The Wall Street Journal reported the cost of the flights as $17,700. That’s not exorbitant for private jet travel, but it’s more than the annual income of a lot of people. At best, Ritter simply overlooked the PR angle and timing of his vacation.

And at worst, he suffers from gross arrogance.

The remaining Dowd defenders will note that many of the loan problems that plague Regions were part of the loan portfolio the bank acquired when it purchased Nashville-based AmSouth in 2006. Other than a bunch of bad loans, what else did Regions get when it bought AmSouth?

Then AmSouth Chairman and CEO C. Dowd Ritter.

Ritter first caught my attention ten years ago when he orchestrated the AmSouth takeover of First American National Bank. In acquisitions like these, it is common for some of the top executives at the acquired bank to lose their positions and receive lovely parting gifts (“golden parachutes”) as they walk out the door. Because of the way AmSouth and First American structured the transaction, however, Ritter received millions in these “change of control” payments, although he never lost his job. He was, in fact, named CEO of the newly combined bank.
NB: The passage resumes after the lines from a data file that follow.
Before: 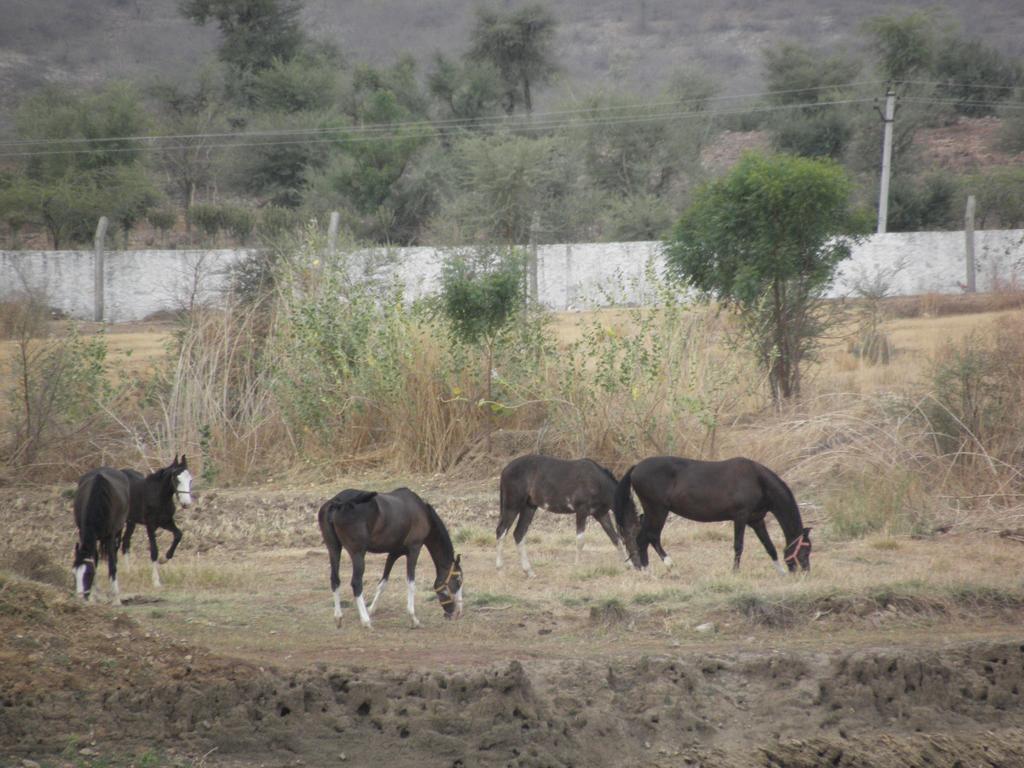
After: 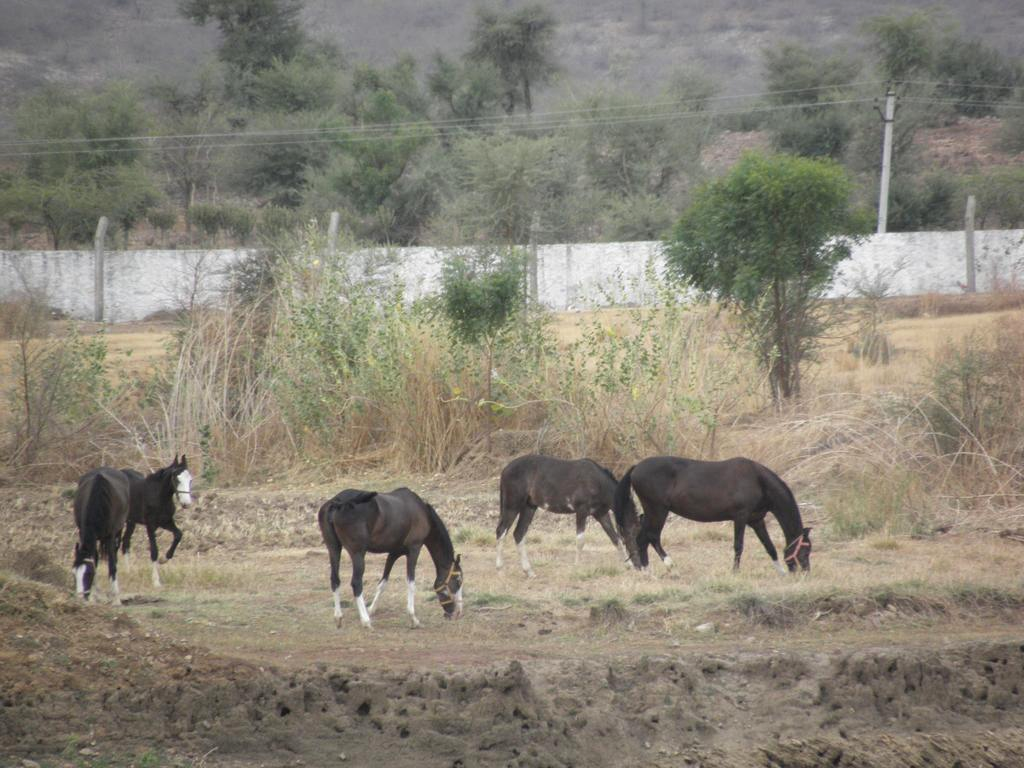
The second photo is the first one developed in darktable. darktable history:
shadows and highlights: radius 329.96, shadows 55.23, highlights -99.65, compress 94.19%, soften with gaussian
exposure: exposure 0.203 EV, compensate highlight preservation false
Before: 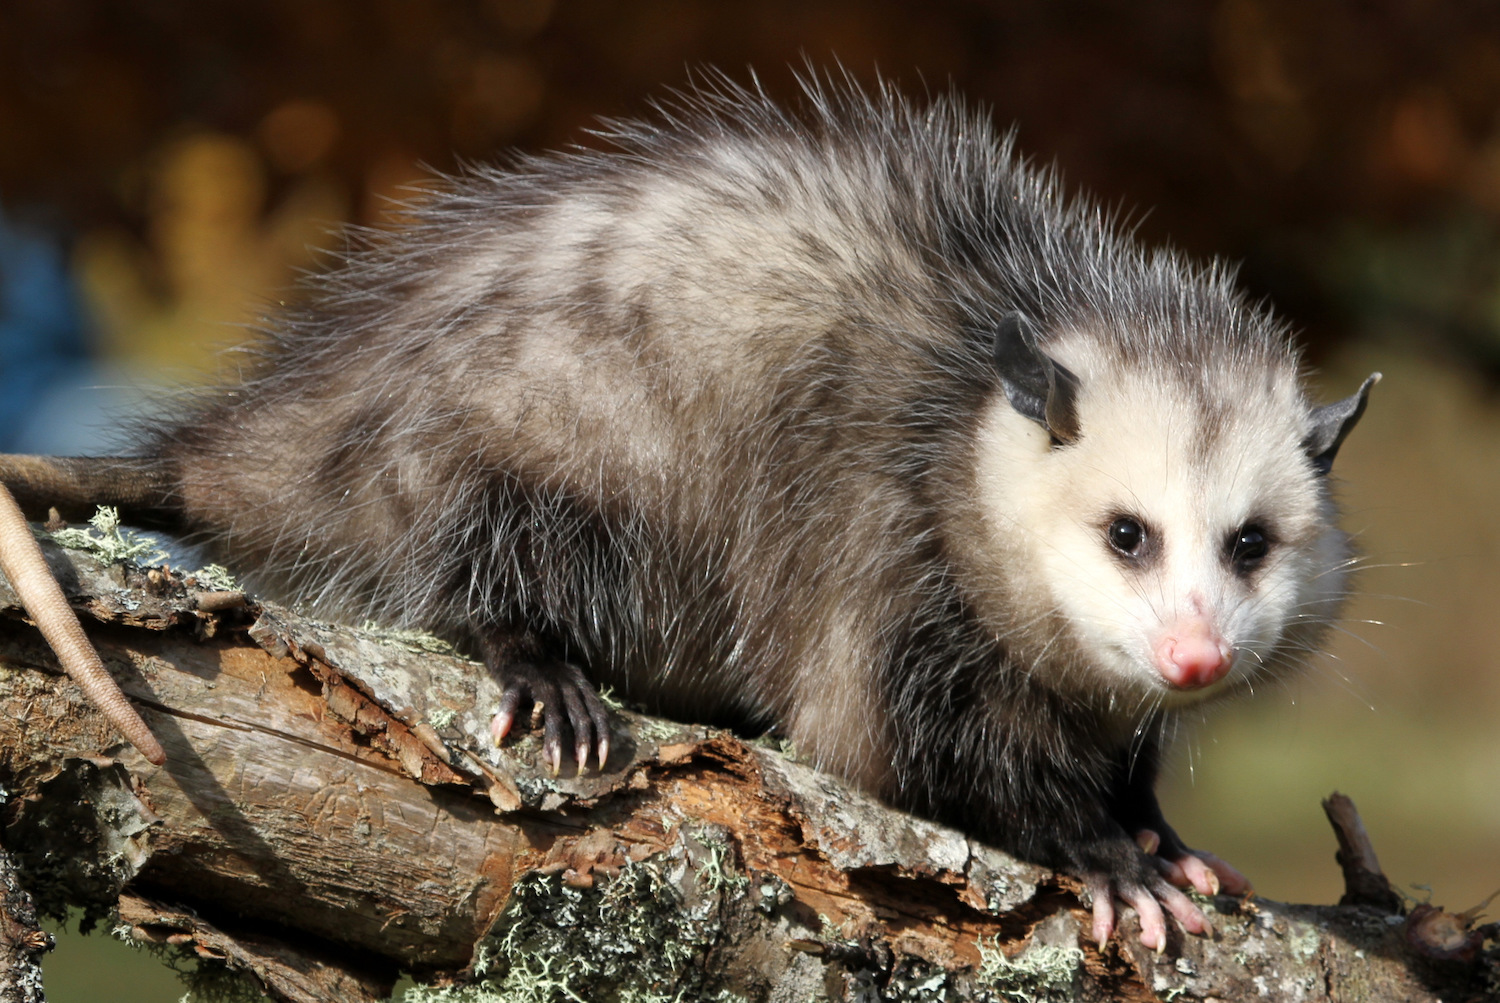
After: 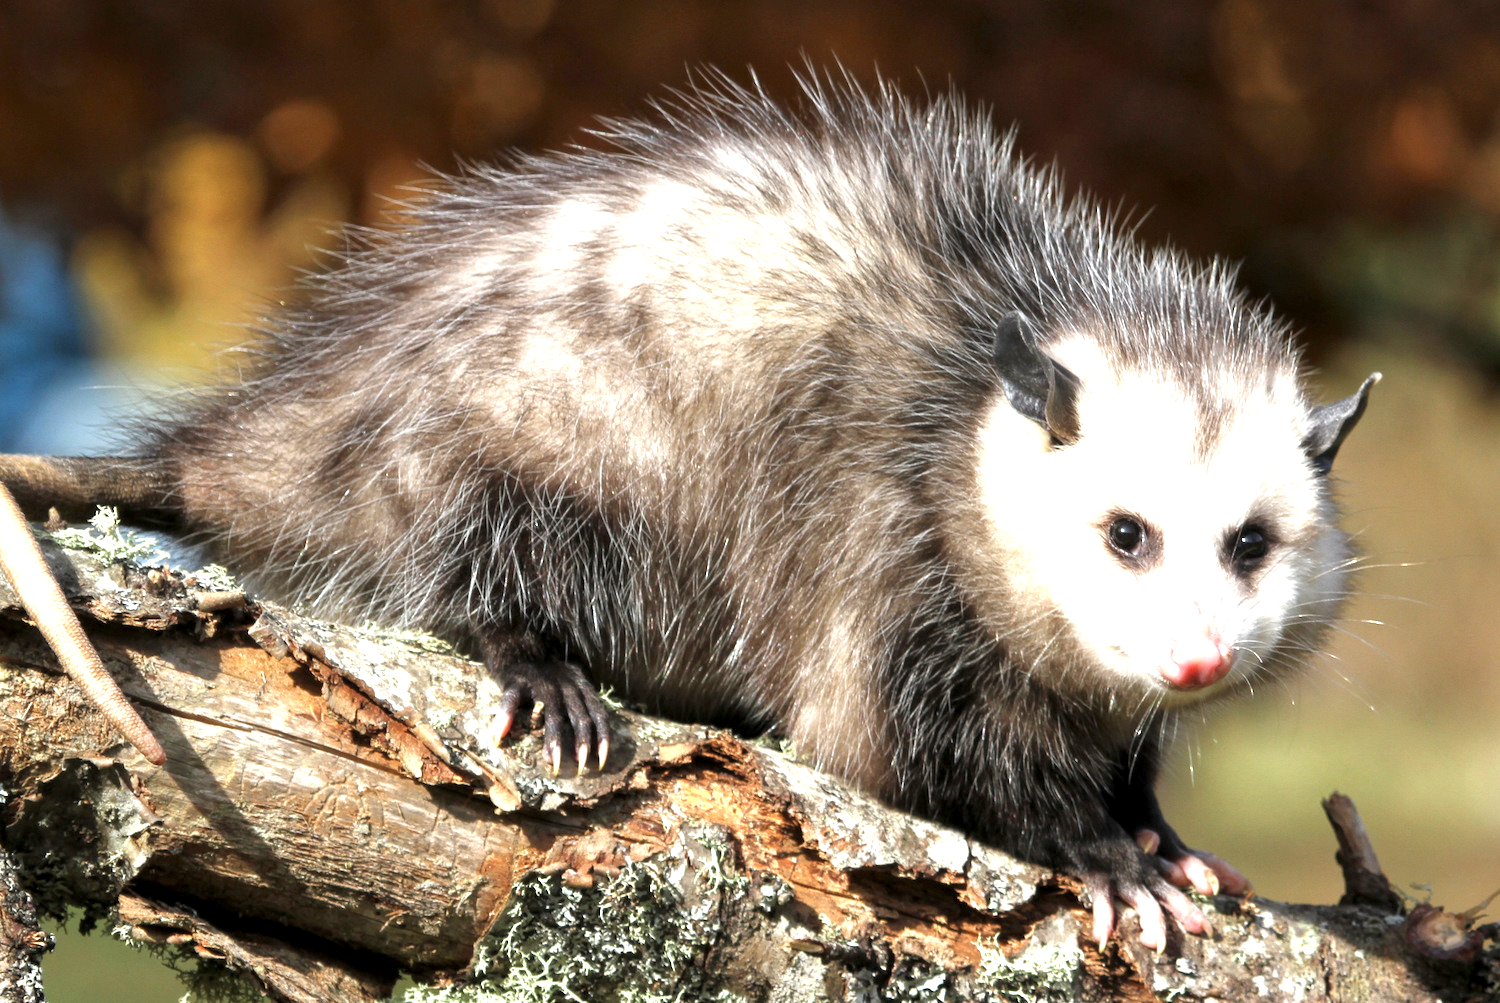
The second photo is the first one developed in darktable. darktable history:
local contrast: highlights 100%, shadows 100%, detail 120%, midtone range 0.2
exposure: black level correction 0, exposure 1.1 EV, compensate highlight preservation false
He received severance for a job he never lost, then enjoyed a doubling of his income the following year, to $10.7 million.

When Ritter arranged the sale of AmSouth to Regions in 2006, he “suffered” another change in control, even though he was again named CEO of the combined bank. As a result of this merger, certain portions of his long-term incentive compensation plan were triggered. His unvested options became immediately exercisable and the restriction periods imposed on his restricted stock were removed.

Regions losses in 2008 exceeded all of the company’s net income since Ritter’s arrival – by a factor of more than three.

CNBC wild man Jim Cramer named Ritter to his “Wall of Shame,” saying he would not touch Regions stock with a ten-foot pole as long as Ritter remained. It doesn’t happen often, but I agree with Cramer on this one.